Mix your cheeses at your peril

Cheese, alco­hol, a fever and decon­ges­tants make inter­est­ing bed­fel­lows. On Christ­mas Eve I had a ver­i­ta­ble tri­fle of a dream, unwrap­ping in lay­ers and slip­ping seam­lessly from one unlikely sit­u­a­tion to another. So — in order — we have a game of Roller­ball except instead of a rink, the arena is col­losal — at least the size of that char­iot race thing in Star Wars Schmar Wars. And instead of motor­bikes there are tricer­atops (Arthur, exem­plar left). And the sides are Allies vs Axis 39–45.

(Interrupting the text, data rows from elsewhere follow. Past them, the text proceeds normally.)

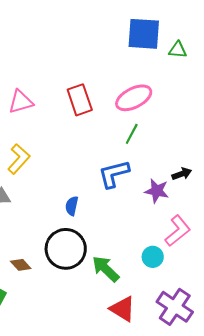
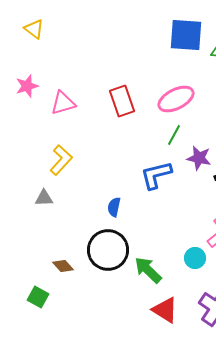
purple star: (157, 191) -> (199, 158), moved

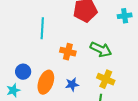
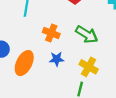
blue star: (72, 84) -> (57, 59), moved

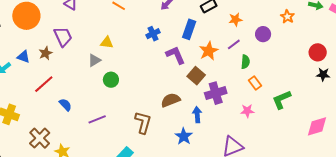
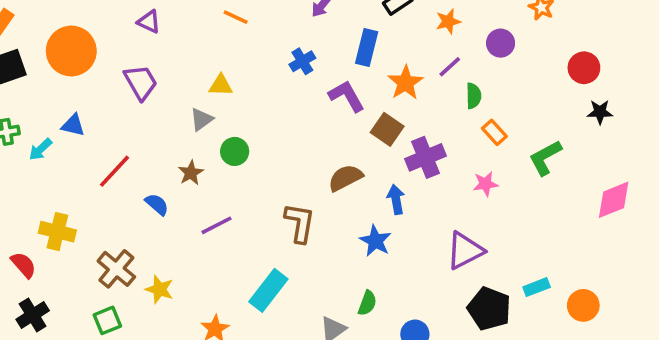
red circle: (318, 52) -> (584, 68), moved
brown star: (46, 53) -> (191, 173), moved
black star: (323, 75) -> (600, 112), moved

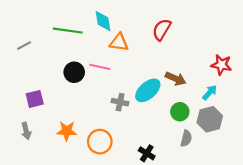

So far, so hum drum. Just another blog about a dream you’ll never have. But wait. Dur­ing the game a big sphere is fired into a lake. Inside the sphere are peo­ple, but they can­not breathe until they turn on the reserve sup­ply, which they do not know is laced with hal­lu­cino­gens. When the peo­ple are released from the sphere, they reveal them­selves to be.… the Teen Angels from Cap­tain Cave­man.

It went on, but you get the gist, and I’m cut­ting into valu­able tea-drinking writ­ing tea-drinking writ­ing about tea-drinking time.